Cleo felt giddy; the cup rattled in its saucer. Pat Hamer must have set her up for this; it was some great practical joke. The Misses St. Martin were probably some retired music hall act and had sneaked into this great house to perpetrate the deception. But then commonsense returned: it was all too elaborate to be a joke played on an out-of-work journalist. Cleo tried hard to retain her commonsense, but it was like trying to keep one's foothold on a tightrope.

“Why don't you allow Australians in?”

“Oh, it's not just Australians. This is an
English
establishment and we keep it exclusively English. We did have a Scottish duke once and we have had a French ambassador—a little
entente cordiale
—”

“There was also that gentleman from Boston,” said Miss Rose. “He came from one of the best families. We understand his forbears had fought on
our
side in the American Revolution.”

Cleo put down her cup and saucer, planted her feet firmly on the thick carpet and tried to sound patient and rational. “Miss St. Martin, both of you, how can you expect me to write a story about such an
establishment
and get public sympathy on your side so that you won't be evicted?”

“Miss Spearfield—” Miss Dorothy wiped her lips delicately with a lace napkin, “we don't expect anything. We didn't invite you here.”

Cleo saw her mistake. “I'm sorry. But—well, to tell you the truth, I didn't expect anything like this.”

“Your editor would have known about us. All the newspapers do. But they never mention us because they know our guests are foundation members of what I believe is now called The Establishment. Not all of them were that, I suppose—your employer, for instance. Are you sure you are from the
Daily Examiner?
I hope you haven't lied to us, Miss Spearfield. My sister and I are great respecters of the truth.”

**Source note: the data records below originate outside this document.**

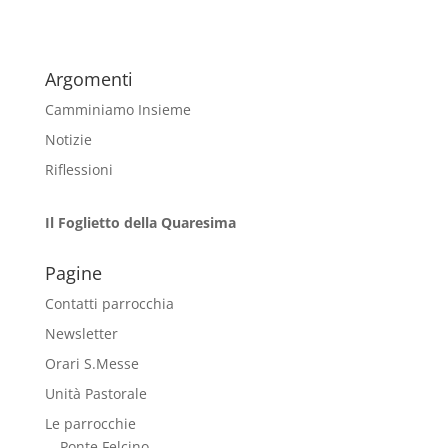
Argomenti
Camminiamo Insieme
Notizie
Riflessioni
Il Foglietto della Quaresima
Pagine
Contatti parrocchia
Newsletter
Orari S.Messe
Unità Pastorale
Le parrocchie
Ponte Felcino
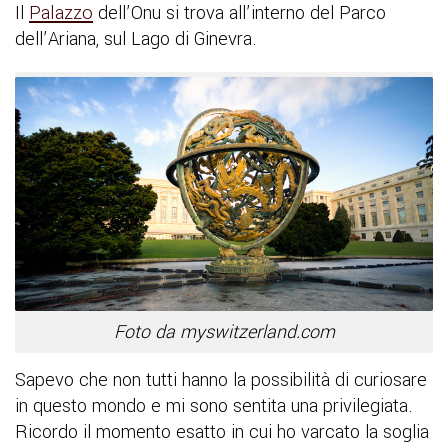
Il
Palazzo
dell’Onu si trova all’interno del Parco
dell’Ariana, sul Lago di Ginevra.
Foto da myswitzerland.com
Sapevo che non tutti hanno la possibilità di curiosare
in questo mondo e mi sono sentita una privilegiata.
Ricordo il momento esatto in cui ho varcato la soglia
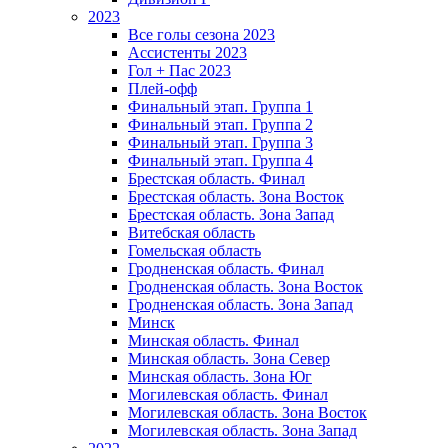
2023
Все голы сезона 2023
Ассистенты 2023
Гол + Пас 2023
Плей-офф
Финальный этап. Группа 1
Финальный этап. Группа 2
Финальный этап. Группа 3
Финальный этап. Группа 4
Брестская область. Финал
Брестская область. Зона Восток
Брестская область. Зона Запад
Витебская область
Гомельская область
Гродненская область. Финал
Гродненская область. Зона Восток
Гродненская область. Зона Запад
Минск
Минская область. Финал
Минская область. Зона Север
Минская область. Зона Юг
Могилевская область. Финал
Могилевская область. Зона Восток
Могилевская область. Зона Запад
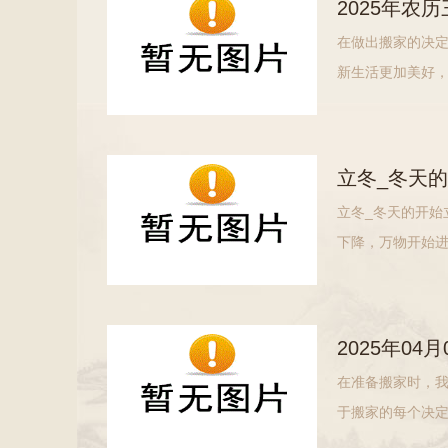
2025年农
在做出搬家的决
新生活更加美好
下搬家吉日的相
的氛围，让家人
立冬_冬天
立冬_冬天的开始
下降，万物开始进
到来意味着温暖
许多传统习俗的
2025年0
在准备搬家时，
于搬家的每个决
的港湾。在这个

Cleo was waiting to be shown the door; but the Misses St. Martin continued to sip their tea and nibble at the French pastries. They were giving her another chance. So she told the truth. “If I can write a good story on you, a sympathetic one, the
Examiner
will run it. And, I hope, they may offer me a job. I need one.”

“We could offer you a position,” said Miss Rose, running what Cleo now recognized as an expert eye over her. “But we are intending to retire.”

“You're going to sell the—the bordello? Is that why you want the lease renewed?”

“Not at all. Our family has lived in this house,
this
one, for one hundred and ninety-eight years. We have had two ninety nine-year leases on it. We are now seventy years old—though we'd rather you didn't mention our age—and we should like to die in the house, as our parents and their parents and
their
parents did. We should then like to bequeath the house to a nephew, so that the St. Martin line may continue in it. The estate that owns the freehold knows what sort of place we have been running—indeed, some of the scions of the family that own the estate have been our guests. But now they want to evict us and sell the new lease to that gambling club next door. The new lease will be considerably more expensive than the old one, but we can afford it. We feel it is nothing but rank discrimination. They are objecting—after all these years, mind you—that we may continue to run our bordello. We have no such intention, but what if we did? What is the difference between catering for a gentleman's physical needs and his gambling needs? Moreover, from what we have observed, not all the clients of Bolingbroke's are gentlemen.”